Le modèle d’affaires des compagnies et entreprises liées au commerce légal peut être extrapolé afin que certains de leurs éléments viennent enrichir le bagage théorique et les formes d’application concrètes de ces principes.

Aux universités d’être aventureuses

Dans tous les cas, l’optique ne doit pas seulement être centrée sur le contexte canadien. Se limiter à ce critère spatial mènerait à un appauvrissement intellectuel étant donné que la pluralité de modèles à travers le monde permet non seulement d’élargir nos champs de référence, mais aussi de confronter nos idées et nos structures. D’un point de vue utilitariste, cette confrontation d’idées permet de faire évoluer la société en remettant en question les fondements de notre pensée.

Ce développement intellectuel et social peut provenir de partout et de n’importe qui. Les universités ont toutefois la responsabilité d’être une marmite d’idées qui, parfois, se confrontent.

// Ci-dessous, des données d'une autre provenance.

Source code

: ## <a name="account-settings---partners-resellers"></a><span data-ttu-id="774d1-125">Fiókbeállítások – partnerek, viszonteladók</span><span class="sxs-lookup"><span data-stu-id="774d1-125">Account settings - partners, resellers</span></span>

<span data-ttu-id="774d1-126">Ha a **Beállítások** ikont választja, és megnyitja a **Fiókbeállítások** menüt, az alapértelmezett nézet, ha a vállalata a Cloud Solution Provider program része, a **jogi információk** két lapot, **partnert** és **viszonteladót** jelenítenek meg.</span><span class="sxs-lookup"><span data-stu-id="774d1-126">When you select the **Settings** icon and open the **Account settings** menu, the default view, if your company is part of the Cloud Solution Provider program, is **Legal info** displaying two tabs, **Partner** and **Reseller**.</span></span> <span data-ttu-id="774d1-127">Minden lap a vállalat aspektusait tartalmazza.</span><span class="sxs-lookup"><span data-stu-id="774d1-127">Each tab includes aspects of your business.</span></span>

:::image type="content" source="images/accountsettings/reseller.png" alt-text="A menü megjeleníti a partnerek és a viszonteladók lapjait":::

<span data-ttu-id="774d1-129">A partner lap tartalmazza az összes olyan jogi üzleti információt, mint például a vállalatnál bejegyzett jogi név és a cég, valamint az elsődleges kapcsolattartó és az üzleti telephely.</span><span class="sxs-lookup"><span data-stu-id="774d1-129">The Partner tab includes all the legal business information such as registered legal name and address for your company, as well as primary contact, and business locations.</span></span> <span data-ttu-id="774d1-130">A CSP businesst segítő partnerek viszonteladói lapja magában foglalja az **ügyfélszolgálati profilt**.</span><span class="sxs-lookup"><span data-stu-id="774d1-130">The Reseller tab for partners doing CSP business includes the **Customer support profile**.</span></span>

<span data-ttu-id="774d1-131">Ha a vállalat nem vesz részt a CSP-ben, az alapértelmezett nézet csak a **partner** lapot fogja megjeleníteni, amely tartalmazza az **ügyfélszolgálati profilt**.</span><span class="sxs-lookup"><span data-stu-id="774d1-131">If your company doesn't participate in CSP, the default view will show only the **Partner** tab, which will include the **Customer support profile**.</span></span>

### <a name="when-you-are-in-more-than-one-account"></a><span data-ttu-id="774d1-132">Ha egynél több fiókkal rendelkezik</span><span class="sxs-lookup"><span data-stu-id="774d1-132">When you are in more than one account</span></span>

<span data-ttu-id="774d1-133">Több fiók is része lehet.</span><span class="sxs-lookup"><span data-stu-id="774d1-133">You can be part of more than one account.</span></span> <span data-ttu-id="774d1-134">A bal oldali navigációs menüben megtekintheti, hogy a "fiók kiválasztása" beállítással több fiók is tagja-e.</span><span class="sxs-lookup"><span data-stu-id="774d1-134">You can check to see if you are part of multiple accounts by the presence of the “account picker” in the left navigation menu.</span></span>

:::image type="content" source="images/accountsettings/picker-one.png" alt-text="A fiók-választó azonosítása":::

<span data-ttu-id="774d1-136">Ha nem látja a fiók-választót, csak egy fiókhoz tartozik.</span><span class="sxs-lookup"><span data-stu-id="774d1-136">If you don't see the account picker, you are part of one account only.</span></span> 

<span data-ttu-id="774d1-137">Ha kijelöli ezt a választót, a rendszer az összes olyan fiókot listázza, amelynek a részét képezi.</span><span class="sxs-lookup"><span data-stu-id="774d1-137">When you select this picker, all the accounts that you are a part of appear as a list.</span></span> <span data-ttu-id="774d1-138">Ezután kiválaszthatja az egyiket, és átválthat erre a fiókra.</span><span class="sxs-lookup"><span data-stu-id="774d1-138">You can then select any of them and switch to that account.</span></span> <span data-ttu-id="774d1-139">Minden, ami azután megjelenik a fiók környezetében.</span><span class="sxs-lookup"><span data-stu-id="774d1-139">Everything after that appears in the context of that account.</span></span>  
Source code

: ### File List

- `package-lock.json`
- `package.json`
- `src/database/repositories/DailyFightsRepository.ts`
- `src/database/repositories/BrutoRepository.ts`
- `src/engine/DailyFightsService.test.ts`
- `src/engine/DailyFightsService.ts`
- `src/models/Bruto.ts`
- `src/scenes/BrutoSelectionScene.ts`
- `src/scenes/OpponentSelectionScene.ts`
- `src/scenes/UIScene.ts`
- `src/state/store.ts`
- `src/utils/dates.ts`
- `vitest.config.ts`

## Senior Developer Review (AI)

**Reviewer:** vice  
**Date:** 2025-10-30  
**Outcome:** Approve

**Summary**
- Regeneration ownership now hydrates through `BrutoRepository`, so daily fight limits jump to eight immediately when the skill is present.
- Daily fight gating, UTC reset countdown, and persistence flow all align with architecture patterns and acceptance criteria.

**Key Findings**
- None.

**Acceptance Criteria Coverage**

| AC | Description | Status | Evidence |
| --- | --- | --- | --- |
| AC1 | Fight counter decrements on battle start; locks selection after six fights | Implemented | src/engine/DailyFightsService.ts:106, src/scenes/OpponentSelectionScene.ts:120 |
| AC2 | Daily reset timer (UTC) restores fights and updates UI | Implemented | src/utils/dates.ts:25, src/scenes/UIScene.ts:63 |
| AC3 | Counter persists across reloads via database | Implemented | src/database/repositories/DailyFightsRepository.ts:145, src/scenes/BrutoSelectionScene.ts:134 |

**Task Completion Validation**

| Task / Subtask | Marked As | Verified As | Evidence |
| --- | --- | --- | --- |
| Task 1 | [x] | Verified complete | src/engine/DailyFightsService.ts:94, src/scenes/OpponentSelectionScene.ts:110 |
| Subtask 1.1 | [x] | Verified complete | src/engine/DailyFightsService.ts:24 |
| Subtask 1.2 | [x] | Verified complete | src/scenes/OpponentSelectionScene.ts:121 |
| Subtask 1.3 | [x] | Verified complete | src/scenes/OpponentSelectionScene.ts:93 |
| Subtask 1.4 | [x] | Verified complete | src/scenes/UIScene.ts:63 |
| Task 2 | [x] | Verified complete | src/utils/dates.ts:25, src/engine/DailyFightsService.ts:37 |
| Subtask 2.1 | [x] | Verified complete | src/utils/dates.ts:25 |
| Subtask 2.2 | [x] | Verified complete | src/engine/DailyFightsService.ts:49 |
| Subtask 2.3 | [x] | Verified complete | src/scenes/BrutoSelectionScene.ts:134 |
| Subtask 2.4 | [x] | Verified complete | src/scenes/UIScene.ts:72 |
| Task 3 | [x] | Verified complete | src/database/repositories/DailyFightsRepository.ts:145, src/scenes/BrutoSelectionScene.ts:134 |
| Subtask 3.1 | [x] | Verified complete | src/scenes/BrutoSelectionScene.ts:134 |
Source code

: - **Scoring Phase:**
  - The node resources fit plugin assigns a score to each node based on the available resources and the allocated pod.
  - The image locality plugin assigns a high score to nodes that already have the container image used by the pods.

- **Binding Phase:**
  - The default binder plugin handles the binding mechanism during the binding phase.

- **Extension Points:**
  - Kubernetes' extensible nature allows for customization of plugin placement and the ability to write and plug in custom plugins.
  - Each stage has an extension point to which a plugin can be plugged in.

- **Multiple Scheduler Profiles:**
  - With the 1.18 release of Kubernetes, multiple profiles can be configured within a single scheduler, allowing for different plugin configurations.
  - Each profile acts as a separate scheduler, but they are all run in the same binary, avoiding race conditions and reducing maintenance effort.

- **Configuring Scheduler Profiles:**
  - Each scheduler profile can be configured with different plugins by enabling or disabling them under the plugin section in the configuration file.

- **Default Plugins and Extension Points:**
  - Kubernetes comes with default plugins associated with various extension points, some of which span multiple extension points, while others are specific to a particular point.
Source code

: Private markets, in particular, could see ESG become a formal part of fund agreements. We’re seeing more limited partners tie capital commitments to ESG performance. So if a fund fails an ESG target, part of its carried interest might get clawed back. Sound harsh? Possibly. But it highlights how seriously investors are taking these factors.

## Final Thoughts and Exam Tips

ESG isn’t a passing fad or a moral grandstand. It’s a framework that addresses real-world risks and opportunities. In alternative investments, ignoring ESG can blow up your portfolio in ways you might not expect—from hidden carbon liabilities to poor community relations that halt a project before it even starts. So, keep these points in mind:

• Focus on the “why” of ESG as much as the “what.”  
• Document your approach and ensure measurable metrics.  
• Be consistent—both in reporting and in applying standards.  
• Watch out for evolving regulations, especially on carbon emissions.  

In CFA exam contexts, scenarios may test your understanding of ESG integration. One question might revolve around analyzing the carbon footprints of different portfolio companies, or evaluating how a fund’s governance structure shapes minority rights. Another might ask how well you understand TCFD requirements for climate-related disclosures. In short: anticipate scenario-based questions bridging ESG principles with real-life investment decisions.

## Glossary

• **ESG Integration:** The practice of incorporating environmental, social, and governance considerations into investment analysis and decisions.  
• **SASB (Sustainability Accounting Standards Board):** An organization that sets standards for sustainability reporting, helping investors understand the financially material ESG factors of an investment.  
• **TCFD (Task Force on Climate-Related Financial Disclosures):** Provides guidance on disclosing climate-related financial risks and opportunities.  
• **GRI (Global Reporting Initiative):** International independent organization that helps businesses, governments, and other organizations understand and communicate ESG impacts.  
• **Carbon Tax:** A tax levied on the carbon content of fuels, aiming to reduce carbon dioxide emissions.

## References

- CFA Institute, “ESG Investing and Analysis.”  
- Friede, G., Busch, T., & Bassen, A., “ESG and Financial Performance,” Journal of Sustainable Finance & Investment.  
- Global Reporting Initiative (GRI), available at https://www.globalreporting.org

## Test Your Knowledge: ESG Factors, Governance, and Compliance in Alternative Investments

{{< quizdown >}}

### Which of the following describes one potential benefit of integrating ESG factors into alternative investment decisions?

Toutefois, tel que dans le cas du commerce de cannabis, elles doivent développer les filons inexploités pour enrichir la diversité et la profondeur des idées.

La mise en place de cours spécialisés, la création de programmes ou tout simplement une intégration dans les syllabus permettraient de développer les connaissances liées à cette réalité. Des éléments transversaux pourront ensuite être intégrés au sein d’autres domaines.